— GIVEN INFORMATION —
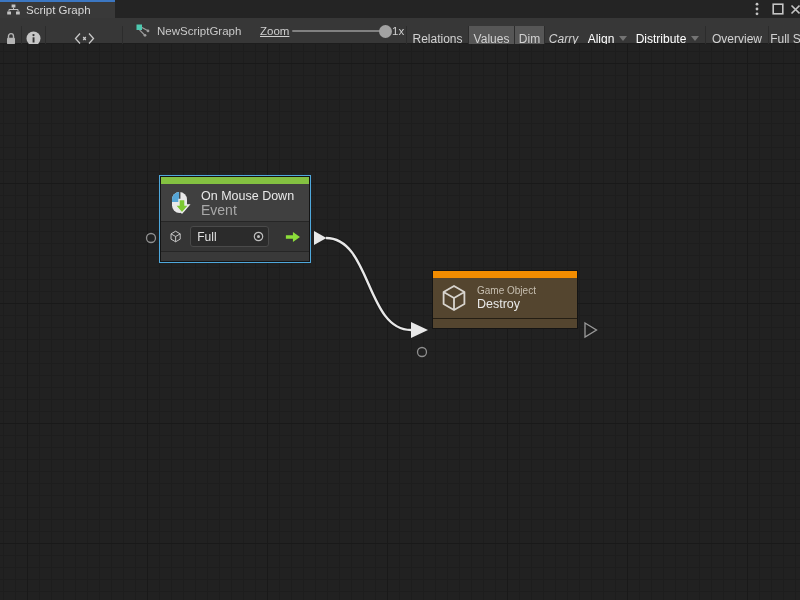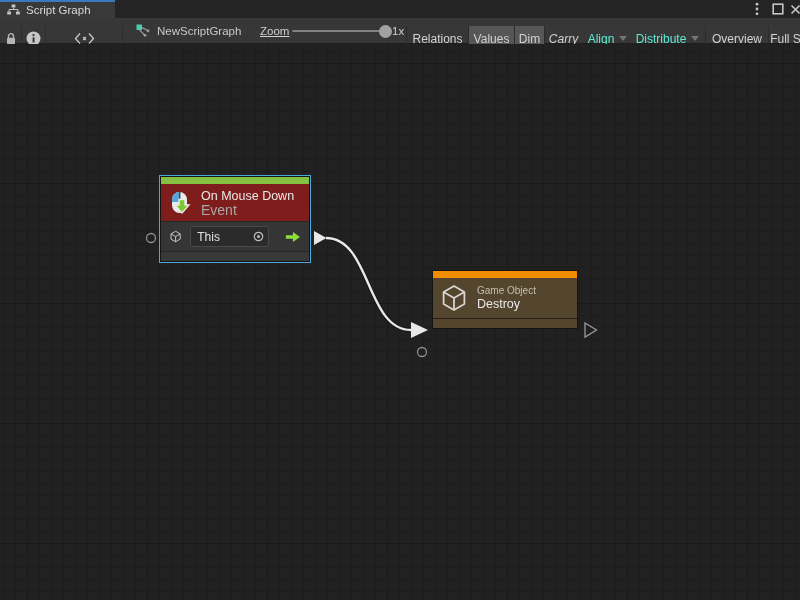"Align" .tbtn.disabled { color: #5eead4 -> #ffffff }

==

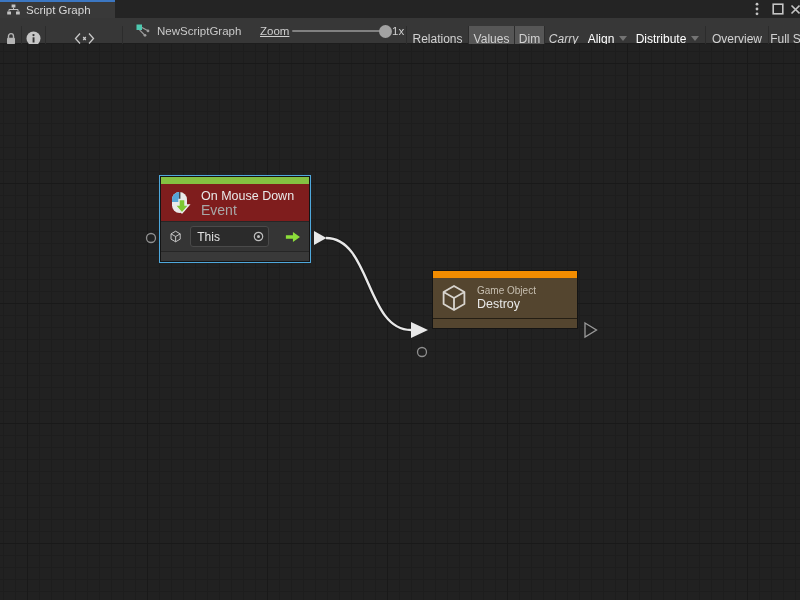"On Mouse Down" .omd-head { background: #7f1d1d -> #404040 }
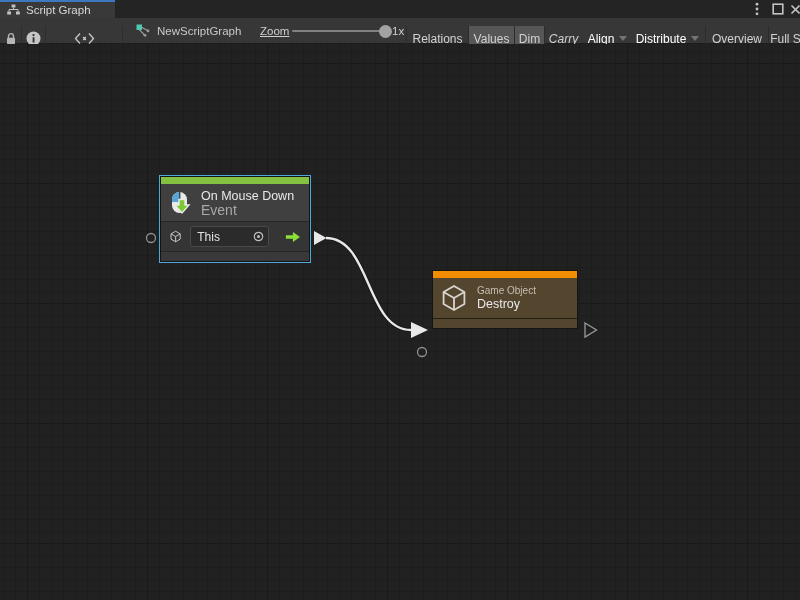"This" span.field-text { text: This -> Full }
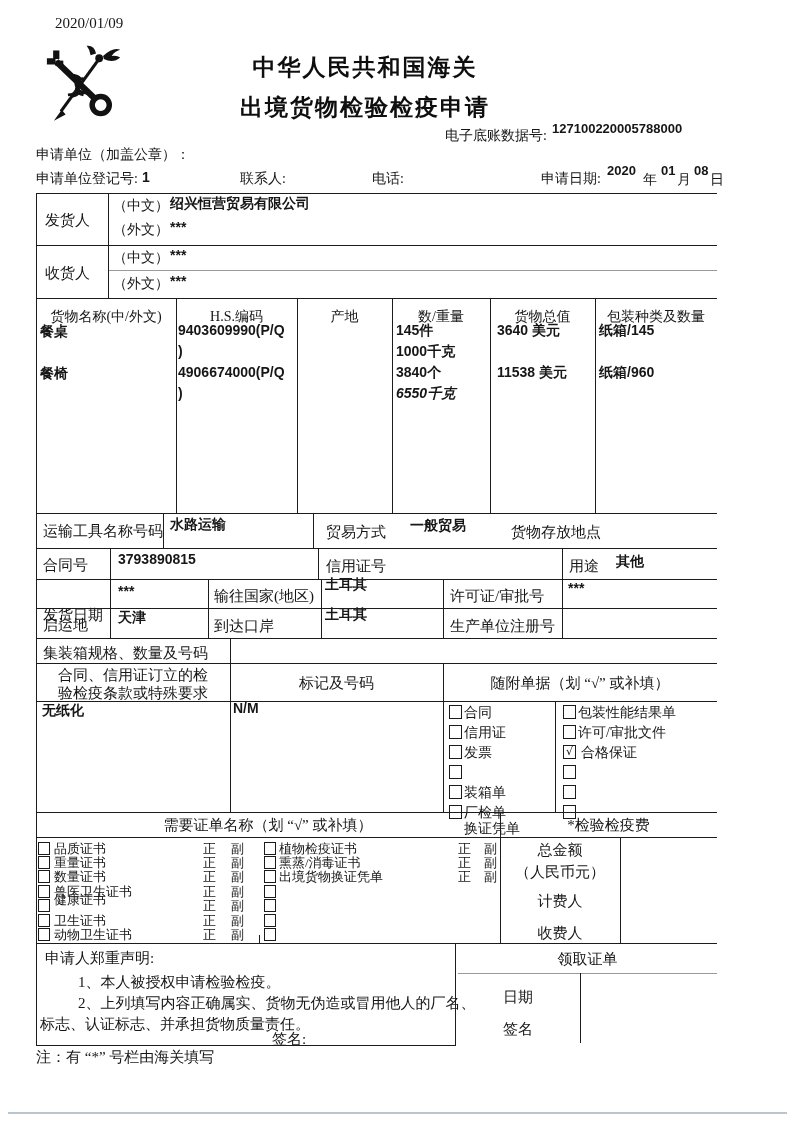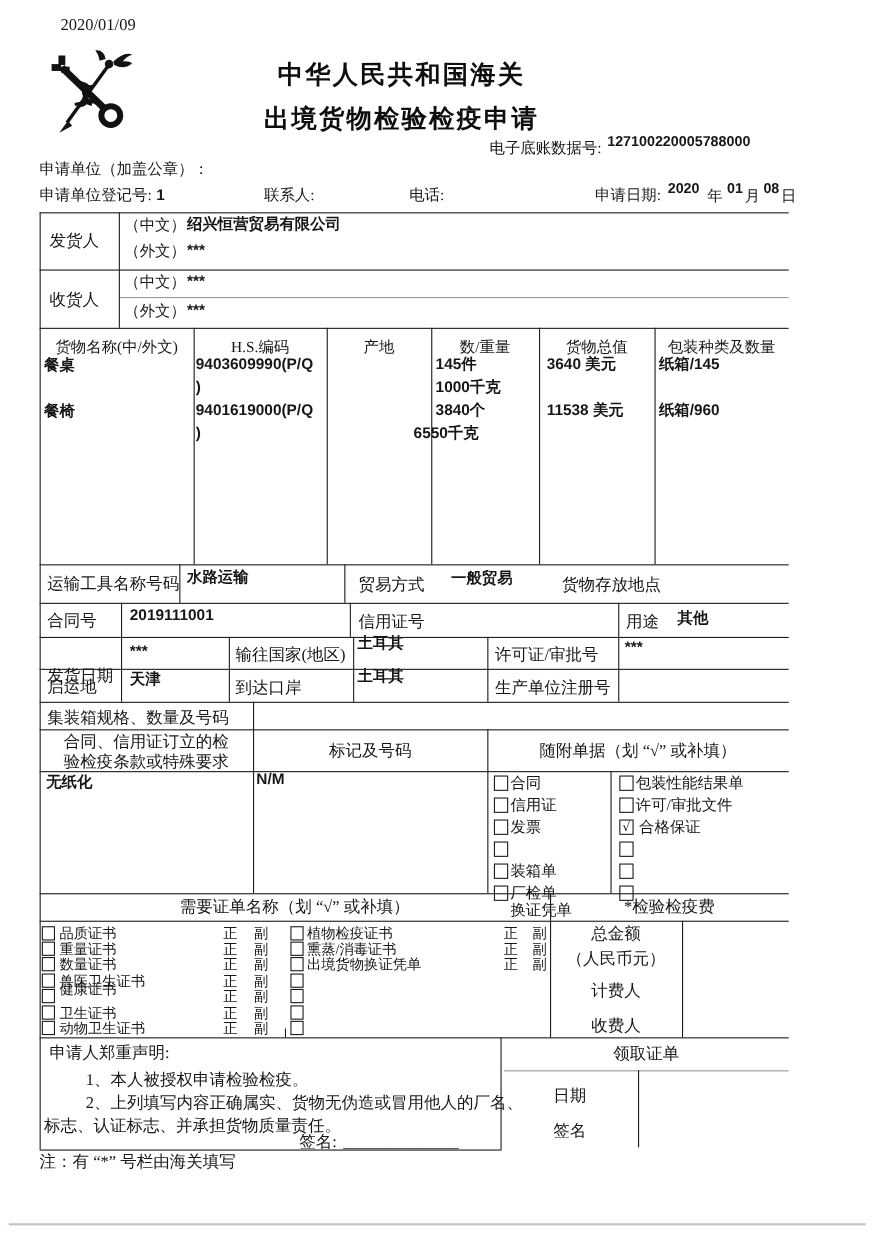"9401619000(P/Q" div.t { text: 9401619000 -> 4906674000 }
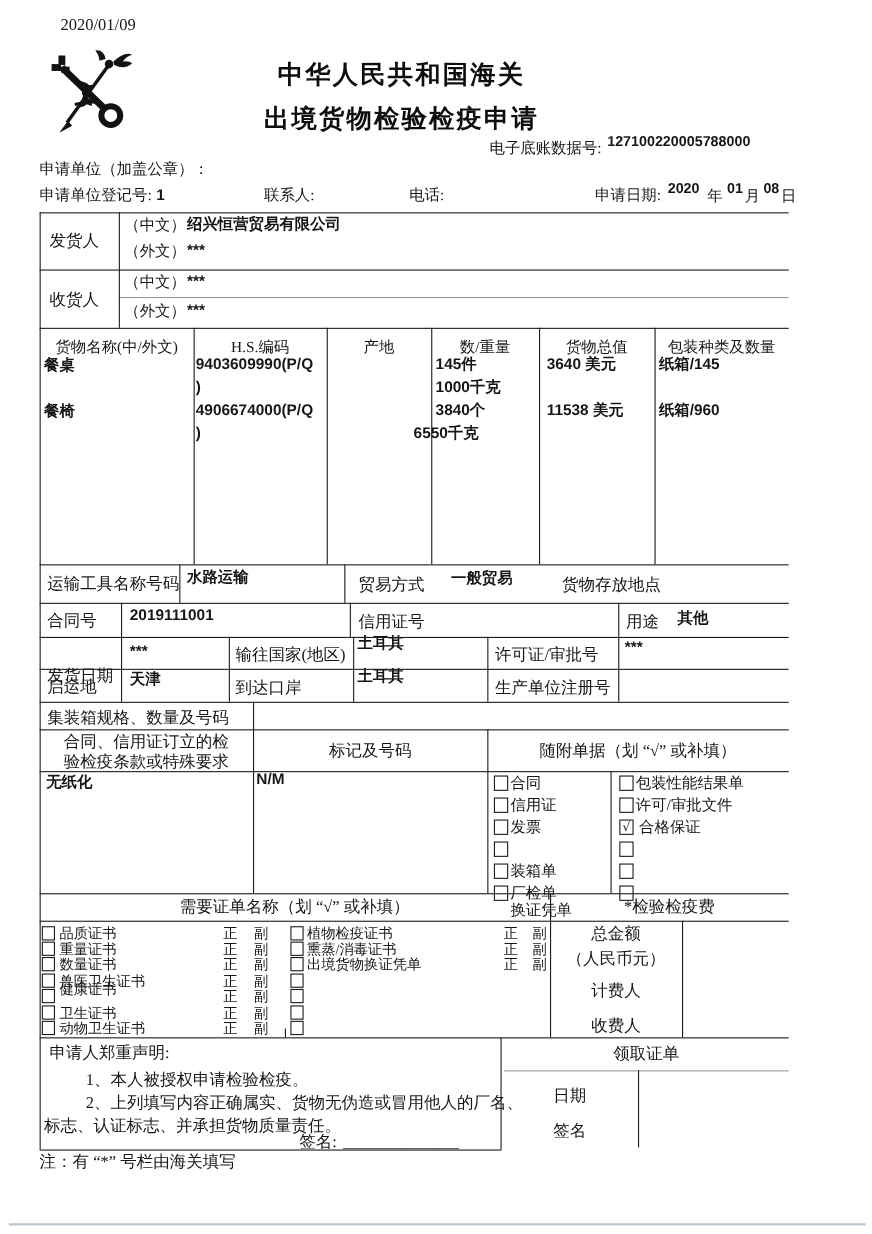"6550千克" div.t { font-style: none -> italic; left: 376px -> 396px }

— DIRECTIONS FOR THIS TASK —
Looking above, find the stretch of lines that opens with the one holding "text: 9401619000 ->" and closes with the one holding "font-style: none ->". Copy it exactly, pictures excluded.

— RESPONSE FOR THIS EXERCISE —
"9401619000(P/Q" div.t { text: 9401619000 -> 4906674000 }
"6550千克" div.t { font-style: none -> italic; left: 376px -> 396px }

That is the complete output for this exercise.